## Passage for review
========================

If kibble is all you can afford then opt for the highest quality kibble you possibly can (keeping in mind the tips mentioned above). But, if it’s within your budget, fresh food is the clear winner. And the earlier you start your puppy on fresh, the better!
To clarify, by “fresh food”, I mean either lightly cooked or raw foods that are made with whole food ingredients. Filled with real meats and Fido-friendly veggies, these are considered the most species-appropriate for our canine companions.
Transitioning from processed kibble to fresh food offers a lot of benefits:
- Stronger Immune System & Less Risk of Certain Diseases – Diet plays a large role in many diseases, such as diabetes and even cancer. The sad reality is, the majority of processed kibbles are filled with questionable preservatives, cheap fillers, corn syrup, and artificial ingredients. Fresh food offers better nutrition, which is the clearest path to a healthier and longer life!
- More energy – Overly processed diets, such as kibble, can be hard for a dog’s digestive system to fully break down. That means they don’t fully absorb and benefit from the nutrients. So, in essence, it goes in one end and out the other. That’s not the case with fresh ingredients. With so many more nutrients being absorbed into their system, they’re left fueled with energy.
- Better digestive health – In general, dogs who are fed a fresh food diet will produce smaller poops because the food is being more effectively absorbed into their body. On the flip side, if your dog’s food is filled with cheap fillers and excessive amounts of fiber, he may not be properly absorbing the nutrients from his meals. This will result in large and bulky stools.
- Healthier body weight – Kibble is pretty easy to pour into a bowl and leave out for your dog to graze all day. Free feeding can easily lead to overeating, which leaves your dog with a few extra lbs. Instead, fresh meals are properly portioned out and quickly gobbled up!
- Not as thirsty – Dogs who eat dry kibble tend to become excessively thirsty and will likely need more water because of the lack of moisture in their food.
- Healthier skin and shinier coat – Fresh food is filled with essential fatty acids and healthy fats that nourish your dog’s skin and transform their coat from dull to shiny.
If you choose to home-cook for your dog, consult with a canine nutritionist to ensure your meals are properly balanced. For peace of mind and convenience, there are plenty of reputable fresh food subscription services where meals are formulated by vet nutritionists and prepared with your dog in mind.
How Much Should My Puppy Eat?

========================

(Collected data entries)
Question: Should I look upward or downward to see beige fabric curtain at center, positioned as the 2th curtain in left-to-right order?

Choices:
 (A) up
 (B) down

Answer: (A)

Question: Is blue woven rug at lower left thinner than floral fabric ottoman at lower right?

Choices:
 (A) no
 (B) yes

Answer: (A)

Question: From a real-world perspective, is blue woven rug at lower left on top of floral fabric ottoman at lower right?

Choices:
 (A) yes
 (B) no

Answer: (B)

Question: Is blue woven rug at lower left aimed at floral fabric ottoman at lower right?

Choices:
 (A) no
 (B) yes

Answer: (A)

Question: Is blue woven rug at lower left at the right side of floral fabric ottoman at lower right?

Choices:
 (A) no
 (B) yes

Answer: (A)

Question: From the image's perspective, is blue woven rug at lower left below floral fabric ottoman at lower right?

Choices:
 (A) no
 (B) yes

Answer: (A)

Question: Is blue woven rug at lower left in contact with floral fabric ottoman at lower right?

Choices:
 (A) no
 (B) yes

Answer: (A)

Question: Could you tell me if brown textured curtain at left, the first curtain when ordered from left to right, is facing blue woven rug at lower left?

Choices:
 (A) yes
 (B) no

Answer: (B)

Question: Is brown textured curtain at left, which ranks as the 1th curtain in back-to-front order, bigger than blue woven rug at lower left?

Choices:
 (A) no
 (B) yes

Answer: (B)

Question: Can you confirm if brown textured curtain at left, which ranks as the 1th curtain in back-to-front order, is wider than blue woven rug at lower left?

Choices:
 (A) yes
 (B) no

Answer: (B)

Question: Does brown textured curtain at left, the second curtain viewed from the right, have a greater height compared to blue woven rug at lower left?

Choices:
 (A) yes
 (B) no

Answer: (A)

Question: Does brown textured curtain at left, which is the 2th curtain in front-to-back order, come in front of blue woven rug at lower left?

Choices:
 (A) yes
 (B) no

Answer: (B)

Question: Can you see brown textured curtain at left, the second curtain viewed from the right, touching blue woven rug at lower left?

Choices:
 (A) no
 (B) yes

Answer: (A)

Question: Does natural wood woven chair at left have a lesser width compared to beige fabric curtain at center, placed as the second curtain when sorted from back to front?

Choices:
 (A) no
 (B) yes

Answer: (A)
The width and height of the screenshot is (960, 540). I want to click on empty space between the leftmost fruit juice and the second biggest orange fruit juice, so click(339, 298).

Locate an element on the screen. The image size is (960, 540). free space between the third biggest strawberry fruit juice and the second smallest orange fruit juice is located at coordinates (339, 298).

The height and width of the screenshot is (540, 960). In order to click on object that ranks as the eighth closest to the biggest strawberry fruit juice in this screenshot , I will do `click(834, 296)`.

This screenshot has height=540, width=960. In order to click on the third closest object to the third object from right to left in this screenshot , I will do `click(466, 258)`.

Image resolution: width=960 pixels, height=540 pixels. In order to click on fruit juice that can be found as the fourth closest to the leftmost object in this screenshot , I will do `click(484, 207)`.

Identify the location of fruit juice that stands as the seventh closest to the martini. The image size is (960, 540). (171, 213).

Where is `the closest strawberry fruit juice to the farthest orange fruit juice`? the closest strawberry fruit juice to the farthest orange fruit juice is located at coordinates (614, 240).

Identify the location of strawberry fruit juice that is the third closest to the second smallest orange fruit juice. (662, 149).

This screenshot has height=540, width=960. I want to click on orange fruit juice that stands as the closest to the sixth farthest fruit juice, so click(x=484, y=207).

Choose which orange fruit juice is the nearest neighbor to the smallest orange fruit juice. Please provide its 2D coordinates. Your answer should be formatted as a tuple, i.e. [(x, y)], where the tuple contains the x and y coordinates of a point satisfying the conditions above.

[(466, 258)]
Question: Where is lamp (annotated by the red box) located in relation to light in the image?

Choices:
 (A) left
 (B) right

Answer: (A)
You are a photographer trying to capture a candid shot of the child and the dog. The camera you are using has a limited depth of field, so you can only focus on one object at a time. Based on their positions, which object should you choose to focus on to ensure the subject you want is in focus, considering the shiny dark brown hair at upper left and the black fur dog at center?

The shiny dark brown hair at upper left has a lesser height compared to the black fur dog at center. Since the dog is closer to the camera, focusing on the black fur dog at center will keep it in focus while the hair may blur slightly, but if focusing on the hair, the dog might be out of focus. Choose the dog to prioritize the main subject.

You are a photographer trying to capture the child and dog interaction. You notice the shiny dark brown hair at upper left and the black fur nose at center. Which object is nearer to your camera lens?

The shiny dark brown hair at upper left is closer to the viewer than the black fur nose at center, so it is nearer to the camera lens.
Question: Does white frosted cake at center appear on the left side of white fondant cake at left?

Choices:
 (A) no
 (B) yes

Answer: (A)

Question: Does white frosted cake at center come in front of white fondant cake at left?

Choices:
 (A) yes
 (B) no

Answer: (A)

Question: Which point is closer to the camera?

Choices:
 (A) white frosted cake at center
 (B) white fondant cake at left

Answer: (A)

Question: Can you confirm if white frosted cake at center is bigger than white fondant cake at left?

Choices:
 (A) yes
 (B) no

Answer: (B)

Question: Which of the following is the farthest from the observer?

========================

## Exercise 1
Name each benefit of switching from kibble to fresh food that the passage about feeding puppies fresh food lists.
## Exercise 2
According to the passage about feeding puppies fresh food, whom should you consult if you choose to home-cook for your dog?
Rely only on the passage about feeding puppies fresh food.

## Task solution 1
Stronger immune system and less risk of certain diseases, more energy, better digestive health, healthier body weight, not as thirsty, and healthier skin and shinier coat.

## Task solution 2
A canine nutritionist.